---
name: tai-ch074-testing-dangerous-physical-and-embodied-ai
description: 'Apply chapter 74 of Testing AI, Testing Dangerous Physical and Embodied AI, as a workflow for evaluating AI and non-deterministic systems. Use for test planning, eval design, quality review, release evidence, examples, or coaching related to testing dangerous physical and embodied ai.'
---

# Testing Dangerous Physical and Embodied AI

Skill name: `tai-ch074-testing-dangerous-physical-and-embodied-ai`

Based on **Testing AI: Engineering Confidence in AI Systems** by **Jason Arbon**.

## Purpose

When AI can move matter, spend money, unlock doors, steer vehicles, or operate tools, testing
must treat action as risk.

## Use This Workflow

- Identify the AI behavior or release decision being evaluated.
- Define realistic cases, slices, unacceptable outcomes, and evidence needed for confidence.
- Choose measurements that match the risk: rubric scores, samples, intervals, traces, human review, deterministic checks, or production monitors.
- Report uncertainty, severe failures, and decision impact instead of only a pass/fail result.

## Key Guidance

Physical and embodied AI systems can cause harm through action, not only through words. They may
control robots, vehicles, drones, lab equipment, medical devices, industrial machines, smart
homes, procurement systems, or security tools.
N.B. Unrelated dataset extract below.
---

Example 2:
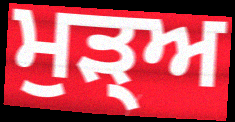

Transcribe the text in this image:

For example, an agent that can schedule a repair,
order parts, unlock a facility, and instruct a technician has a larger blast radius than a
chatbot that only explains policy.

## Apply The Approach

Create representative cases, score them with explicit criteria, review severe failures separately, report uncertainty, and connect the evidence to a concrete decision.

## Expert Notes

At expert level, physical AI testing should include hazard analysis, fault-tree analysis, misuse
cases, safety envelopes, runtime monitors, independent interlocks, audit logs, staged rollouts,
near-miss analysis, and adversarial action-chain testing.